Check on your social properties
Hop on your company’s LinkedIn page and check out the types of content people are sharing, who is following you, and think about how you can contribute. On Facebook, Twitter, Instagram, Pinterest…? Get on those too! It’s important to know what people are saying about your company and how others interact with your social profiles.
Improve your LinkedIn profile & activity
While you’re checking out social media, make sure your own is up to par! LinkedIn will walk you through profile steps to ensure you’re connected and all of your profile specifics are completed. Add education, volunteering experience, awards and certifications, and specific projects you’ve accomplished. It is a better reflection of you to have your hard work on display and will help you turn up in more searches.
Write a blog
Help out your content marketing team! Pick an industry topic or something specific to your job role that you either have a great understanding of or care about passionately. Then write about it like you’re explaining it to a coworker—in your tone and language. Writing is a fantastic skill to have and it takes practice, but it will develop more quickly if you are true to your interests and voice.
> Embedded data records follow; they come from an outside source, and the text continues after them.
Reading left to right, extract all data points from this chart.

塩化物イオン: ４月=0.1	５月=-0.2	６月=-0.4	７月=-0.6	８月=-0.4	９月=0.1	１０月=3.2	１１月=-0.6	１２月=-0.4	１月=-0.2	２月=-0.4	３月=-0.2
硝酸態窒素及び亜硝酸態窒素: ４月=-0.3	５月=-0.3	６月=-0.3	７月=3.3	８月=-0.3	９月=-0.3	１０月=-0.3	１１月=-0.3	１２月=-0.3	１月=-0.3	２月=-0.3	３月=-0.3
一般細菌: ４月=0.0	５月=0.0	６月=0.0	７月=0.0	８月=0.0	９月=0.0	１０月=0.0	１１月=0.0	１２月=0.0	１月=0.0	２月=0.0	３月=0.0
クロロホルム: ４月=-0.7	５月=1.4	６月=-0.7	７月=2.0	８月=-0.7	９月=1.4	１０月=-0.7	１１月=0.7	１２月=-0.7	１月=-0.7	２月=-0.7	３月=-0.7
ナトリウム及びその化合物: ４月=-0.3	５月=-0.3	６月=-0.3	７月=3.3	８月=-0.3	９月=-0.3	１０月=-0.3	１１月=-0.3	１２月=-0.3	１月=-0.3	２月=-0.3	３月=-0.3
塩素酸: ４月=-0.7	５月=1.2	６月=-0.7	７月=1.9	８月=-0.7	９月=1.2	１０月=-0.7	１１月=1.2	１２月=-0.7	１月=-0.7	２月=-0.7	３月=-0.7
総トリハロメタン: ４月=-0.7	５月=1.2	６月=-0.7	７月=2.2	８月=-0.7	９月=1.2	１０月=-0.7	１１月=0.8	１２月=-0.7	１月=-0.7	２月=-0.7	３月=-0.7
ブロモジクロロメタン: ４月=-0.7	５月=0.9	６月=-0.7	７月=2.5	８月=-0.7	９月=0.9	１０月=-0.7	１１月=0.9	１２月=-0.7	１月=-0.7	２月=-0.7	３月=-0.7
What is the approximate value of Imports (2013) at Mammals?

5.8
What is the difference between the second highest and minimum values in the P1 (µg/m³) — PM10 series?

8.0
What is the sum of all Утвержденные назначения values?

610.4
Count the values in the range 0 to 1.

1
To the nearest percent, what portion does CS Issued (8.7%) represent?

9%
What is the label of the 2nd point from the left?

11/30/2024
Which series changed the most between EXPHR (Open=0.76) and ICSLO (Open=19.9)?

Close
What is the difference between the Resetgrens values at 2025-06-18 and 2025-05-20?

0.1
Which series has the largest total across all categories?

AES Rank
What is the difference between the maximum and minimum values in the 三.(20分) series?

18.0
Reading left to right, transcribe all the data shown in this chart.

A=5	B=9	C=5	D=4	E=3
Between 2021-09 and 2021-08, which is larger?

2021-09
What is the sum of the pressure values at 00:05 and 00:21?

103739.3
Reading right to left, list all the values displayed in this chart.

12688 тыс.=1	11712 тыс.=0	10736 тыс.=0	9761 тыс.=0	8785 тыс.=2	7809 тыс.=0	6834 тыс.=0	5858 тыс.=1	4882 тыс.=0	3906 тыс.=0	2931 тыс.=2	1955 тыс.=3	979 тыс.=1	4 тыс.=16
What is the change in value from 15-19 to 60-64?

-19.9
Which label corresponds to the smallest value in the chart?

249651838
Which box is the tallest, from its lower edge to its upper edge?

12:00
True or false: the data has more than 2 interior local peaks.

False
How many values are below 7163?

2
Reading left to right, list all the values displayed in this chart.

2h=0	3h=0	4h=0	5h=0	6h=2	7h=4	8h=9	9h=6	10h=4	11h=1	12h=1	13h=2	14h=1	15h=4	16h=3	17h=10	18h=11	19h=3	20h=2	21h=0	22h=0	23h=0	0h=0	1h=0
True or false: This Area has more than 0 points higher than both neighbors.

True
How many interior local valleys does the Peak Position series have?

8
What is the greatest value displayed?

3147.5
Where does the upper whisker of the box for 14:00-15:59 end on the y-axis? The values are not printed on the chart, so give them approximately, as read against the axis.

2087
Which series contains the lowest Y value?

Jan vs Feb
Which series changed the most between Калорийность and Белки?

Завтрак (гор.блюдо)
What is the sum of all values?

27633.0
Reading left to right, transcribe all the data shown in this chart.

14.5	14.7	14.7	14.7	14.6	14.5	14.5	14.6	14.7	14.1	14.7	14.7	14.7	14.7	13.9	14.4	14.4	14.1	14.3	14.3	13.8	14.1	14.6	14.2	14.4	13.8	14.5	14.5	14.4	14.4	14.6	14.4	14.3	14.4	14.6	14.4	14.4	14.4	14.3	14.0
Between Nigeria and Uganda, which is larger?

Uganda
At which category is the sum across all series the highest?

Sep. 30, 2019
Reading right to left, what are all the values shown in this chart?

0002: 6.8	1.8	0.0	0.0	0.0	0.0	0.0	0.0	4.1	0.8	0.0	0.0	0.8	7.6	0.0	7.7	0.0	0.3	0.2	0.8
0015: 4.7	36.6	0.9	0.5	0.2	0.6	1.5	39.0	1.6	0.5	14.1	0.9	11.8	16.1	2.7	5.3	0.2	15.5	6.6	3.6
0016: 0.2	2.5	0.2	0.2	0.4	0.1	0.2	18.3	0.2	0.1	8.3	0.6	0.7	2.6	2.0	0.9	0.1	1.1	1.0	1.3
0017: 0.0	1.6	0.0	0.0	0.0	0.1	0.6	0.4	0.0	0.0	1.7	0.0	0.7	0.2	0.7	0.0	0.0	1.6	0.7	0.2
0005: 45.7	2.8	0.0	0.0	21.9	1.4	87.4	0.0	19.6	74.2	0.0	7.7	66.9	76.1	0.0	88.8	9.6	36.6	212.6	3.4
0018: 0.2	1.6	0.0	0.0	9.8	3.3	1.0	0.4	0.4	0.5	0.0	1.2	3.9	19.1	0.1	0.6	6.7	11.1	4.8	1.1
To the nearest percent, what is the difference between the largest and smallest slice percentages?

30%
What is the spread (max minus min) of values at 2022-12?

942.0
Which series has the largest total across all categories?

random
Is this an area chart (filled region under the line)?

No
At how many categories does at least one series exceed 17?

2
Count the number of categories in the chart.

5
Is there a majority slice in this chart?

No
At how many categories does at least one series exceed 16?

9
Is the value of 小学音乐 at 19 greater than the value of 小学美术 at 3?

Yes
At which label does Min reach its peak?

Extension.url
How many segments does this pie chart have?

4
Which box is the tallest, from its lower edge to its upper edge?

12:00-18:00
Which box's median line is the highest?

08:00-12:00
Literally. Go to Google and type in your company’s name or your name and look at what turns up. If you’re using Chrome, make sure to open an Incognito tab to do this so that your past searches do not affect your results. There are going to be items that if aren’t surprising, will at least be thought-provoking in terms of how effective your SEO is and what other sites are being categorized alongside you.
Clean out your inbox
A clean inbox is a clean conscience. Go back to those flagged emails from 2014 and reply, delete, or at a minimum, acknowledge. Get rid of the old items that are no longer relevant and finally click on the links and references that are. If need be, start a separate reading list in your Evernote app or just a Word doc on your desktop and set due dates. The goal is to get the clutter out of your sight and file only the most important pieces.
Mentor an employee
If you are a manager or long-time employee, take a moment to think about who relies on you for advice or tasks assignments. They probably do the majority of first-touch communication between the two of you, most likely when they are asking you for something. This is an opportunity to reach out to them first by sending an interesting article, workplace tip, or pat on the back. It goes a long way and they’ll appreciate it greatly.
Research your industry
It’s easy to get wrapped up within our own company’s walls, using the same points of reference over and over again. Step outside. Take an hour to research your industry on a local, national, and even international level. If you do this regularly, go beyond your usual search teams and look for other facets of your business you’re not normally involved in. It’s a great exercise to expand our often pigeon-holed perspectives.
Research a different industry
This is another way of saying, “think outside the box”. If your business is struggling to use direct mail effectively, look at other industries that are using it well. The same goes for internal communication, management, and any area of business that you want to improve. And go way outside, not a related industry. Why does it work for them? Are there ways for you to implement those solutions or is it not benefitting you for a reason?
You have time to dream today, so dream. Sit back with your feet up and hands folded in your lap. Stare out the window or at the blank ceiling. Now just let your mind go and envision your business in 10 years. In 20 years. What does it look like? What are you doing in that environment? Picture your office, your employees, your revenue, and your methods of communication. Does it make you feel good and confident? How will you get there?
Completed all 10 items (and your daily tasks, of course)? Great! Make yourself a hot chocolate or go build a snowman with a loved one. A little free time does wonders for creativity.